At the end of the day, the government had applied and determined a budget for this particular upgrade and consulted on an upgrade consistent with the budget that was provided. It was not, and never was, in the context of the budget, and in relation to the upgrade, the government’s intention that potable water would be applied through an inground irrigation system to irrigate grass in Green Square. The government entered negotiations for consultation and discussion on that basis. It was a decision made for two reasons. One was budgetary and the other, and more interestingly, particularly in relation to the Greens party attitude on this issue, was around the sustained and appropriate use of a very rare and valuable resource—water—and an equity issue.

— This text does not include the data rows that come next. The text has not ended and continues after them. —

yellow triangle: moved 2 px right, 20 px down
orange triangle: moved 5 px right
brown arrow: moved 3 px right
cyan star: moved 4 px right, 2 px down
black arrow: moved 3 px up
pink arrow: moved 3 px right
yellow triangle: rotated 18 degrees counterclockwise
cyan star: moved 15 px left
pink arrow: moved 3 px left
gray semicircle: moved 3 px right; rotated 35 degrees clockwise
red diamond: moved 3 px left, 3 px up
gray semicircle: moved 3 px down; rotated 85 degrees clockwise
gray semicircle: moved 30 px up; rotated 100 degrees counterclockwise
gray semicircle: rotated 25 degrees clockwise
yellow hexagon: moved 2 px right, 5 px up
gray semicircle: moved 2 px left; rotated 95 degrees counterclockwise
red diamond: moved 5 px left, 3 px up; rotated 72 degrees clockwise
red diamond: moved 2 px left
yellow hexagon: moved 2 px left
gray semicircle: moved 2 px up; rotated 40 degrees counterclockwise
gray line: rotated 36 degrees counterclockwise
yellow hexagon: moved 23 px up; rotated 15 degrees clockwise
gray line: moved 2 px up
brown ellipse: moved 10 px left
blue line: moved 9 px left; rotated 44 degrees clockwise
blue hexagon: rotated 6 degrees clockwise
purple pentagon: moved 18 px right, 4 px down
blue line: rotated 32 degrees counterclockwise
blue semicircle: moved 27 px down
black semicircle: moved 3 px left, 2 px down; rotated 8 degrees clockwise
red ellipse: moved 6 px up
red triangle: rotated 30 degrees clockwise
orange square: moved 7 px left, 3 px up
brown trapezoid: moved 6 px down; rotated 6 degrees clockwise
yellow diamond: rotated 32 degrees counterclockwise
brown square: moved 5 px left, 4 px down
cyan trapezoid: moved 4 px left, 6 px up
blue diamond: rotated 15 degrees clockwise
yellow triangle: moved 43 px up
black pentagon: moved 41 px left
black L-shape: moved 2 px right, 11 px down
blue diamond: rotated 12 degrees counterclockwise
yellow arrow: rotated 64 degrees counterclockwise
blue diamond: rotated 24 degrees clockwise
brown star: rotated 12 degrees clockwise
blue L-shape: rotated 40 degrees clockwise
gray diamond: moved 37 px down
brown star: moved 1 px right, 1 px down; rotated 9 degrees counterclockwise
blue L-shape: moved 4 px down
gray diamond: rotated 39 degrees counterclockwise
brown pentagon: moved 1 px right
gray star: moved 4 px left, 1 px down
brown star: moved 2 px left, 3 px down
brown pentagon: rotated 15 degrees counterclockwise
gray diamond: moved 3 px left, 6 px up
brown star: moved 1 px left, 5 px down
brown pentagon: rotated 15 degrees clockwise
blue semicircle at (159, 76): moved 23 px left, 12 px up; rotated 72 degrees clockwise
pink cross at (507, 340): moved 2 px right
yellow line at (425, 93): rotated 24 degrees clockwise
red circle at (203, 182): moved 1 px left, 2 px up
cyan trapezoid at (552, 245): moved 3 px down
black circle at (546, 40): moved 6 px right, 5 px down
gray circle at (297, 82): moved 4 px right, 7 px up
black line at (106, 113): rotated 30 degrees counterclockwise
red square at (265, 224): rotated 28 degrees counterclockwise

It is interesting to me—I have not done a late count—that there are in excess of 80 shopping centres in the ACT. Except for patches of grass that are watered, I think two or three shopping centres additionally or historically have irrigation. That irrigation, as I have explained previously, is now being maintained simply to keep alive trees that have become dependent over the decades on a ready supply of water. One such place is Ainslie Avenue, across the road from the Assembly. That grass is irrigated. That grass is irrigated on the basis of horticultural advice that if we do not water the grass, the trees will not be watered and each of the London plane trees in Ainslie Avenue would die. Similarly, with the Lawns at Manuka, we water the grass for the sole purpose of keeping the plane trees alive, not to keep the grass irrigated or alive.
We have changed our attitude and philosophy in the eighth year of this drought, and being mindful of climate change and the rarity and value of water, and around a straight, I believe, and simple issue of equity. If we, today, put inground irrigation into Green Square and used potable water to keep the grass growing in Green Square, on what basis would the government then, on representations from active members of this Assembly, deny that same facility to the other 80 shopping centres that have no irrigated grass?
MR SPEAKER: Ms Le Couteur, a supplementary question?
MS LE COUTEUR: Thank you, Mr Speaker. Mr Stanhope, what communication did you have with ACTPLA regarding the Kingston master planning process, and were residents informed as part of that consultation process that Green Square would not in fact have a lawn, for the reasons you have just outlined?
MR STANHOPE: I do not think I have had any contact with ACTPLA in relation to the master plan. The master plan process has not been completed. It is a statutory process. The responsible minister is the Minister for Planning. But even in that event I am not sure that the Minister for Planning—I do not know; I do not speak for the Minister for Planning.